Nidaros Cathedral
About
Nidaros Cathedral, in Norwegian Nidarosdomen, stands in Trondheim over the grave of King Olav II, who brought Christianity to Norway and became the nation's patron saint after his death at the Battle of Stiklestad in 1030. Canonised the following year by Bishop Grimketel of Nidaros, Saint Olav has drawn pilgrims here for nearly a thousand years.
Work on a great stone church began under King Olav Kyrre around 1070, and the cathedral took shape across two and a half centuries until largely complete by 1300. Damaged by fires in 1327 and 1531, gutted in 1708 and struck by lightning in 1719, the building underwent a long restoration begun by Heinrich Ernst Schirmer in 1869, officially declared complete in 2001.
The oldest fabric of the cathedral lies in the octagon and its ambulatory, the original site of the high altar and of the reliquary casket of Saint Olav. Its design recalls the Corona of Canterbury Cathedral, while the choir was modelled after the Angel Choir of Lincoln, and a small well in the southern ambulatory was once fed by the spring at Olav's burial place.

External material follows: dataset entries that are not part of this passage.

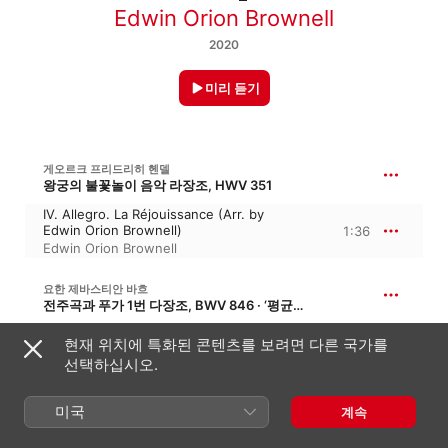
Edwin Orion Brownell
2020
미리 듣기
게오르크 프리드리히 헨델
왕궁의 불꽃놀이 음악 라장조, HWV 351
IV. Allegro. La Réjouissance (Arr. by
Edwin Orion Brownell)
1:36
Edwin Orion Brownell
요한 제바스티안 바흐
전주곡과 푸가 1번 다장조, BWV 846 · ‘평균율 클라비어 곡집 1권’
Prelude in C Major, BWV 846 (Arr. by
현재 위치에 특화된 콘텐츠를 보려면 다른 국가를
Edwin Orion Brownell)
1:53
선택하십시오.
Edwin Orion Brownell
미국
요한 제바스티안 바흐
계속
마음과 입과 행동과 생명으로, BWV 147 · ‘마음과 입, 행동과삶’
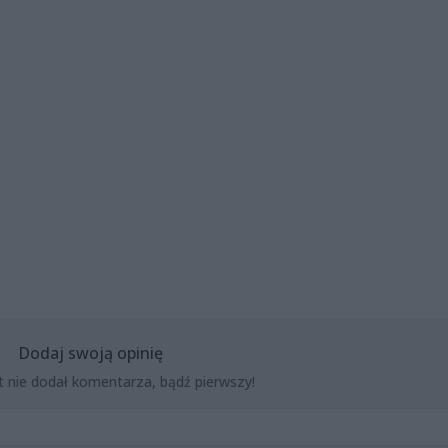
Dodaj swoją opinię
t nie dodał komentarza, bądź pierwszy!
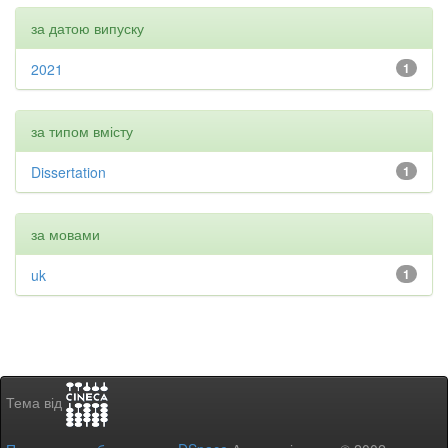
за датою випуску
2021
1
за типом вмісту
Dissertation
1
за мовами
uk
1
Тема від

Designated cathedral of the Catholic Archdiocese of Nidaros in 1152 and of the Lutheran Diocese of Nidaros after the Reformation of 1537, the church seats about 1,850 and remains the place where new Norwegian monarchs are consecrated. Several thousand pilgrims arrive each year by the historic Pilegrimsleden.
History
Built between 1070 and roughly 1300, Nidaros Cathedral was the Catholic cathedral of the Archdiocese of Nidaros from 1152 until the Reformation in 1537, when it passed to the Church of Norway. The silver reliquary of Saint Olav was melted down for coinage by Christian II, and his remains lie in an unknown place beneath the cathedral. The 1814 elections to the Norwegian Constituent Assembly used this church as one of more than three hundred polling places across the country.
Significance
Today the cathedral is a popular destination of Evangelical-Lutheran Christian pilgrimage. Mass and the Divine Office are celebrated daily, and pilgrims who complete the journey along the Pilegrimsleden receive a pilgrim certificate. Olavsvaka, the wake of Saint Olav around the anniversary of his death at Stiklestad, draws many to the cathedral each year.